If you switch to avalanche you'll reduce the amount of interest you pay and the time it takes to pay off the debt. If your debt has notably high interest rates, I would consider dropping your contributions down to the match but be diligent about returning it to max contribution after you pay off your debt. Good luck.
Hello
I personally agree. I have similarly utilized "401K funding" to payoff debt and used some as a down payment on a home purchase. Even with the employer match, please consider the growth (5-7%) that your money could be earning vs the interest (20-30%) you are paying on the debt. I felt the pinch with the aggressive 401k savings and loan payoff, yet I gained tremendously more than what the 401k yielded!
For example, I used $20k for the home downpayment which in just 3 years, the equity gained is $180k, and now I NEVER keep a balance after the closing statement dates on my credit cards; always ) interest. I save my Cashback bucks from (1 - 5%) on my credit cards as a savings as well to help stay out of debt.
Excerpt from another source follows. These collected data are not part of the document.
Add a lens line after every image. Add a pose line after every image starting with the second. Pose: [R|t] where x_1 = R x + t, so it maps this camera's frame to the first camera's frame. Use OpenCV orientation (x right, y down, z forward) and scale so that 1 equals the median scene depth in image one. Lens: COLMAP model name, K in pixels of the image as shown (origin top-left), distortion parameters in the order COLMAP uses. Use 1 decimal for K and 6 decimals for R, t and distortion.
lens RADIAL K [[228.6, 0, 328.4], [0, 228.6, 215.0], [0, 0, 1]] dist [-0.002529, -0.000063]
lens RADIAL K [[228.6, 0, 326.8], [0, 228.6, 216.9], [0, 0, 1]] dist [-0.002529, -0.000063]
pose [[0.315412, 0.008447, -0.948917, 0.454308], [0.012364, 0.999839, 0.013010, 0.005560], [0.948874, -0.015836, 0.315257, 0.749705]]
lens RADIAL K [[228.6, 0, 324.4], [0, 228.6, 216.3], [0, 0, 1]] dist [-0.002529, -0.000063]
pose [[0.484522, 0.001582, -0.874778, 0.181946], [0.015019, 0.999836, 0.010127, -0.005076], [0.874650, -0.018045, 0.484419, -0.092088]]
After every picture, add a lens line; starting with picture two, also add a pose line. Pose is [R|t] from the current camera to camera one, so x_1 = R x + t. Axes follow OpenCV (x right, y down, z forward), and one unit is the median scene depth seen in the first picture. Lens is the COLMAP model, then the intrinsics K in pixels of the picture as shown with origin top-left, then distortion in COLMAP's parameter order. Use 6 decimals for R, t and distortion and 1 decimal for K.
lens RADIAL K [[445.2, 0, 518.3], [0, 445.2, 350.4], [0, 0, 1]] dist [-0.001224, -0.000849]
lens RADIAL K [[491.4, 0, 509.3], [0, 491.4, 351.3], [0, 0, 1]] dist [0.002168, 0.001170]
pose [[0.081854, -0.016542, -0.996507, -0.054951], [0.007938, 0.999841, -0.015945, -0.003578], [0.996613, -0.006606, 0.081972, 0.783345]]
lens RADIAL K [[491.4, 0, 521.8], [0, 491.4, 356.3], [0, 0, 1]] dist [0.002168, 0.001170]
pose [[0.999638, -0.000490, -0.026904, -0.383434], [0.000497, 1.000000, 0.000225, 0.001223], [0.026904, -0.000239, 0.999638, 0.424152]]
Tough at first but it has become "second nature" and feels great keeping my utilization quite low.
I would just go with 401k up to the employer match. You can always contribute more by Decembrer 31st if you have the funds.
@seanf12 wrote:I am currently maxing out my 401k contribution at the full, annual amount of $22,500, while also following the debt snowball method, for which I am on track to have all non-mortgage debt paid off in 20 months (while still maxing out my 401k). I was considering decreasing my 401k contributions to the same level of my employer match, and instead take those funds and put them towards the debt. If I pay those extra funds towards my debt instead of 401k, I would have all of my non-mortgage debt paid off in 15 months instead of 20. Of course, I would lose the tax advantages. What are your thoughts, is it worth getting the debt paid off 5 months faster, or should I continue with my current strategy of maxing out my 401k while still following the debt snowball and getting things paid off in 20 months? Thanks!
I'm probably in a minority but I think it's a good idea to concentrate on paying down the debt.